Forward Sortation Area—Definition
A forward sortation area (FSA) is a way to designate a geographical unit based on the first three characters in a Canadian postal code. All postal codes that start with the same three characters—for example, K1A—are together considered an FSA.
Each character in an FSA code provides information:
- The first character is a letter that identifies the province or territory (although Nunavut and the Northwest Territories share the letter X). For Ontario and Quebec, this first character further identifies a particular part of the province: for example, G identifies Eastern Quebec, H Metropolitan Montréal, K Eastern Ontario and M Metropolitan Toronto (see map).
- The second character is a numeral that identifies whether the area is urban or rural. A zero indicates a wide-area rural region, while all other digits indicate urban areas.
- The third character is a letter that, in combination with the first two characters, identifies a more precise geographic district—a specific rural region, an entire medium-sized city or a section of a major metropolitan area.

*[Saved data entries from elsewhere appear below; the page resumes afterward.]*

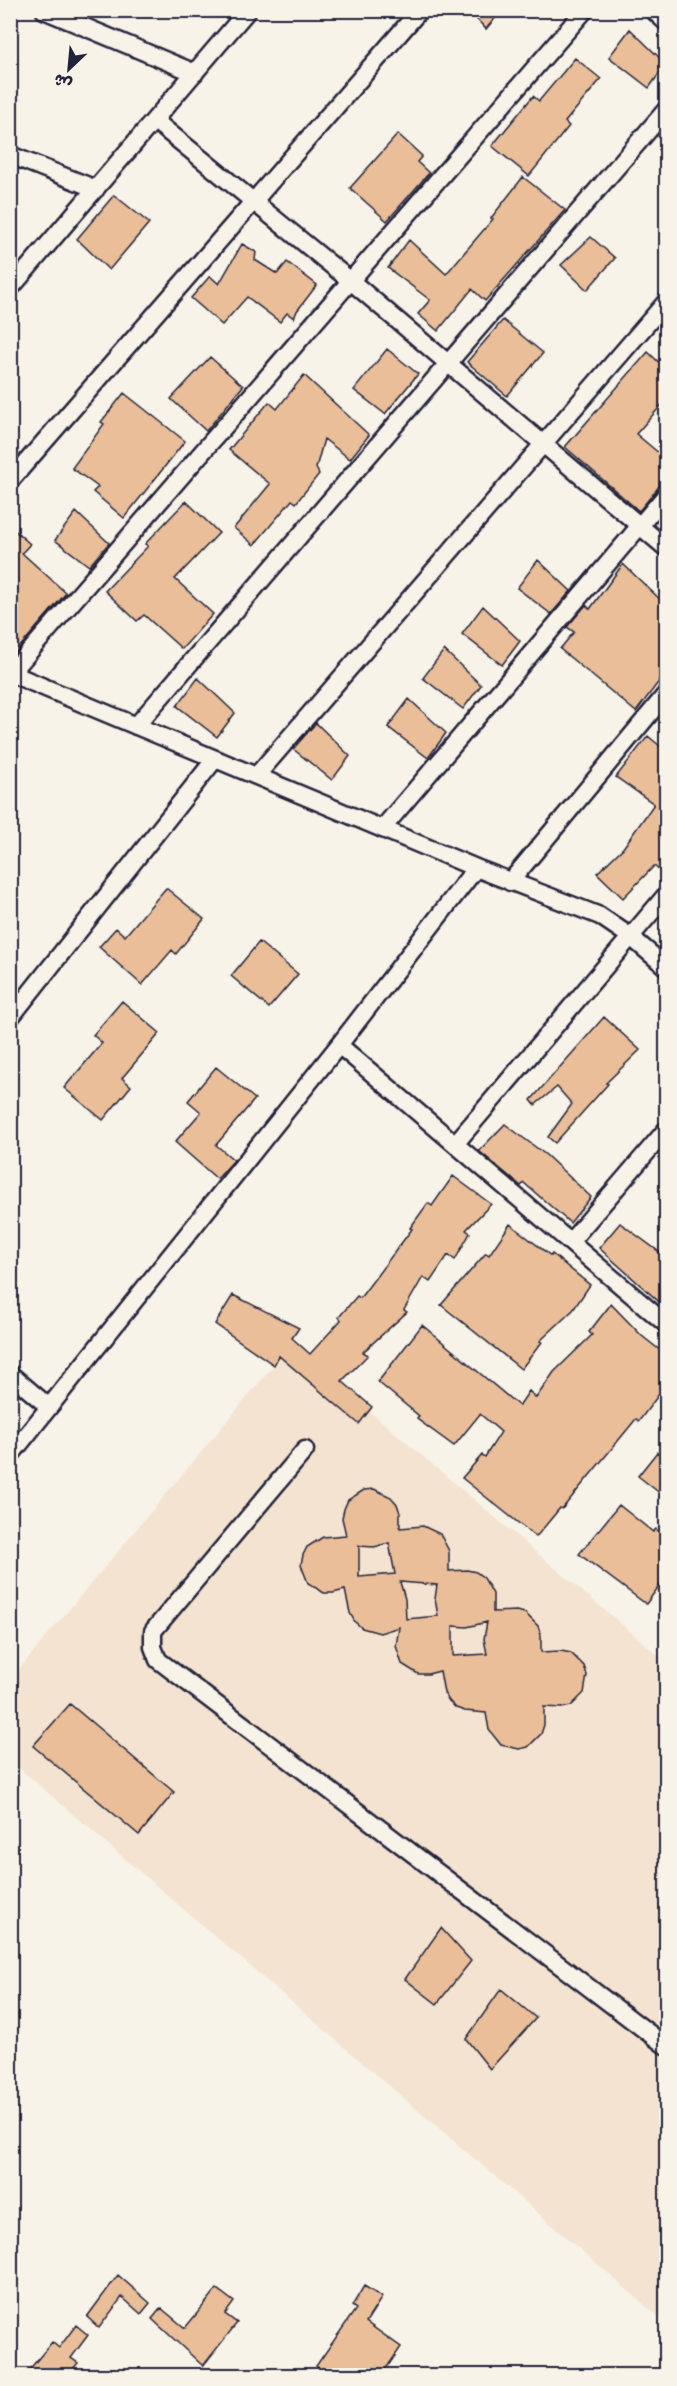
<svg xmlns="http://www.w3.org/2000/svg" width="677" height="2386" font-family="'Balsamiq Sans','Playpen Sans Arabic',sans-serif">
<rect width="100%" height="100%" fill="#f7f3e8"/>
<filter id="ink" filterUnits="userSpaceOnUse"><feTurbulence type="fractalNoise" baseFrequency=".0167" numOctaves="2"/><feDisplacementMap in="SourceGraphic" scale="12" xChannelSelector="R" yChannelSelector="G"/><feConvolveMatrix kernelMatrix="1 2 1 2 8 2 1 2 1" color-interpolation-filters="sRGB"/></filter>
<g filter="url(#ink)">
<path fill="#f3e3d0" d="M 291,1345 L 666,1662 L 666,2323 L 11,1761 L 11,1679 Z"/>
<path fill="#e9be99" stroke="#22223b" stroke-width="1.5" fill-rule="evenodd" d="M 468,10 L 502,10 L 486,29 Z
M 630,29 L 666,64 L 649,88 L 609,57 Z
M 575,58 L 601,79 L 565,122 L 569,126 L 529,176 L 492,146 L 533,96 L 539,101 Z
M 398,134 L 422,156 L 417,162 L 429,173 L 387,221 L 350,188 Z
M 523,177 L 565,210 L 485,301 L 472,289 L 438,331 L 418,314 L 430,300 L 388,268 L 409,240 L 446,274 L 493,219 L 491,218 Z
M 114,195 L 149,223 L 109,270 L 77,239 Z
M 591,237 L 615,258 L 587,290 L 561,265 Z
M 242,244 L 256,252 L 255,260 L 277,274 L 287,262 L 317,285 L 297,311 L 294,318 L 287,313 L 280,322 L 247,297 L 222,325 L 191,298 L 210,276 L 219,284 Z
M 503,320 L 543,353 L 507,396 L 467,362 Z
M 387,349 L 418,374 L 385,414 L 354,390 Z
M 648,352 L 666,369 L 666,400 L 636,434 L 666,459 L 666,478 L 639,511 L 565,447 Z
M 210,357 L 243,386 L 206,431 L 171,399 Z
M 304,375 L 369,435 L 350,459 L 324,439 L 316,468 L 319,474 L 296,503 L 292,500 L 254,545 L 234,528 L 270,484 L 229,450 L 269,402 L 277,409 Z
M 124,393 L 185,441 L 124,518 L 93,492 L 98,487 L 72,468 L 104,424 L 101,422 Z
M 186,501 L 219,533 L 175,579 L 213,614 L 182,649 L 144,615 L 137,621 L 105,591 L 148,546 L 145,544 Z
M 76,512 L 109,543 L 89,566 L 55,540 Z
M 10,526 L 30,544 L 22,553 L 66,593 L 12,656 Z
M 538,560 L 571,591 L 551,614 L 517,588 Z
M 623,564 L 666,605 L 666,672 L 636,712 L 560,649 L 574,632 L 567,627 L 586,605 L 590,609 Z
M 483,606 L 520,641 L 502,665 L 462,634 Z
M 444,650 L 481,685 L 463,709 L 423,678 Z
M 198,678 L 235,713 L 217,737 L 177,706 Z
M 409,699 L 446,733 L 428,758 L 388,727 Z
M 316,723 L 350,756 L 332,780 L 293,749 Z
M 648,736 L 666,751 L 666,876 L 654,866 L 623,898 L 597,873 L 623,848 L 654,804 L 616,777 Z
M 166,888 L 204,919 L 176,954 L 172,950 L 142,985 L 99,947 L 116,928 L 125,936 Z
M 259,942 L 298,974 L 269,1008 L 231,976 Z
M 122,1001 L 160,1033 L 122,1078 L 131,1086 L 103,1120 L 64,1088 L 102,1043 L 93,1035 Z
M 604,1017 L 640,1050 L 606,1083 L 608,1084 L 555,1143 L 548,1137 L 572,1104 L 557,1087 L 535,1105 L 531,1100 Z
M 216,1067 L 255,1099 L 216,1145 L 234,1160 L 217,1179 L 175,1142 L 201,1112 L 188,1101 Z
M 505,1124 L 546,1155 L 591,1197 L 570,1223 L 524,1183 L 521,1186 L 479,1151 Z
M 453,1176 L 491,1204 L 466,1230 L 470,1233 L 455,1260 L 448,1255 L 430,1282 L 423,1277 L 404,1310 L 407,1312 L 363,1352 L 368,1355 L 342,1381 L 372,1407 L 359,1424 L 279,1356 L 274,1365 L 215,1324 L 233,1295 L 299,1328 L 292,1338 L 310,1354 L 341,1320 L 339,1317 L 357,1296 L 360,1298 L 412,1229 L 410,1228 L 428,1203 L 432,1206 Z
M 620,1223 L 666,1257 L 666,1308 L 599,1248 Z
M 510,1224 L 551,1256 L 552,1254 L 590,1285 L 573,1310 L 540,1341 L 542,1342 L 521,1369 L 441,1305 L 486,1253 L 489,1255 Z
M 611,1304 L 642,1336 L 666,1355 L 666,1385 L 639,1421 L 636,1419 L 562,1509 L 560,1508 L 536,1537 L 462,1478 L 482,1455 L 485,1457 L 501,1432 L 480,1414 L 454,1446 L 417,1419 L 419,1416 L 378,1382 L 422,1325 L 519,1406 L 529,1391 L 536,1398 L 554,1372 L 592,1335 L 589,1332 Z
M 657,1452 L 666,1460 L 666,1498 L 638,1476 Z
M 374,1489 L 391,1497 L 397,1504 L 400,1513 L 400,1528 L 423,1526 L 440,1534 L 449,1551 L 449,1571 L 467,1570 L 476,1572 L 484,1578 L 493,1594 L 493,1612 L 516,1611 L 525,1613 L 538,1626 L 541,1635 L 541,1652 L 561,1651 L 571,1653 L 584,1666 L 587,1675 L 584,1693 L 571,1706 L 562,1708 L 544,1707 L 544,1725 L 541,1734 L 528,1747 L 519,1749 L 501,1745 L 489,1730 L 486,1713 L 465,1711 L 456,1708 L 449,1701 L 444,1693 L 440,1671 L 428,1674 L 418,1674 L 402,1664 L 396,1646 L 399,1627 L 380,1633 L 362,1628 L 355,1622 L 350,1613 L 345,1590 L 333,1593 L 324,1593 L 308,1583 L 301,1565 L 303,1555 L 307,1547 L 323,1537 L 346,1535 L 342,1518 L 344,1509 L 348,1500 L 364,1490 ZM 389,1543 L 395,1574 L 359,1577 L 359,1546 L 374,1547 ZM 400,1582 L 437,1585 L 435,1599 L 438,1616 L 406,1619 L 405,1599 ZM 487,1622 L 484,1639 L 487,1654 L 453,1656 L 453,1626 L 467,1627 Z
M 619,1505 L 653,1532 L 656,1529 L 666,1537 L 666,1577 L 646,1604 L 579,1554 Z
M 70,1704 L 174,1792 L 139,1835 L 33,1746 Z
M 441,1928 L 471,1961 L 437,2004 L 405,1979 Z
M 501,1989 L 536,2018 L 490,2069 L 466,2039 Z
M 118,2275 L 150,2303 L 141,2314 L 122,2297 L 99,2328 L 87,2317 Z
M 364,2286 L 382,2297 L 366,2322 L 401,2347 L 381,2376 L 329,2376 L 316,2366 L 356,2309 L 352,2306 Z
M 217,2289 L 234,2302 L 225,2314 L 237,2323 L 203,2366 L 152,2319 L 161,2308 L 185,2328 Z
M 76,2325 L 88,2335 L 71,2358 L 78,2363 L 67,2376 L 24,2376 L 52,2342 L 59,2348 Z"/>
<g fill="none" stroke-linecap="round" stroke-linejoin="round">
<g stroke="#22223b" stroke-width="21">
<path id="minor" d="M 44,10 L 195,73
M 653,10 L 666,22
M 155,121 L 352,282 L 666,548
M 10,155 L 96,189
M 10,289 L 248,10
M 10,481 L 420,10
M 10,673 L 476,868 L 600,916 L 631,937 L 666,967
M 11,673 L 585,10
M 136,726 L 666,110
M 257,775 L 666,302
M 382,829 L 666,495
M 510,882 L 666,694
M 10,1018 L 215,759
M 339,1045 L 666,1324
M 455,1144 L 666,895
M 570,1242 L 666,1130
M 10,1374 L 49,1407
M 305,1450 L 153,1631 L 153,1647 L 158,1660 L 666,2046
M 10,1456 L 339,1045 L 476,868"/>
</g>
<use href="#minor" stroke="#f7f3e8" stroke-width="16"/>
</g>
</g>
<rect width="677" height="2386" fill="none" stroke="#f7f3e8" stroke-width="36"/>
<rect x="18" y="18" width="641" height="2350" fill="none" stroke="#22223b" stroke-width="2" filter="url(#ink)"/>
<g transform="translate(69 69) rotate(206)" stroke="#f7f3e8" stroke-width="4.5" paint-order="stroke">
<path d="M0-4.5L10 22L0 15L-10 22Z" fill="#22223b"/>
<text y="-9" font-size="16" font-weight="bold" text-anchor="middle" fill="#22223b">ش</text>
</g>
</svg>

First character of the FSA code
- Newfoundland and Labrador: A
- Nova Scotia: B
- Prince Edward Island: C
- New Brunswick: E
- Eastern Quebec: G
- Metropolitan Montréal: H
- Western Quebec: J
- Eastern Ontario: K
- Central Ontario: L
- Metropolitan Toronto: M
- Southwestern Ontario: N
- Northern Ontario: P
- Manitoba: R
- Saskatchewan: S
- Alberta: T
- British Columbia: V
- Northwest Territories and Nunavut: X
- Yukon: Y
Note: The regions are defined by Canada Post Corporation.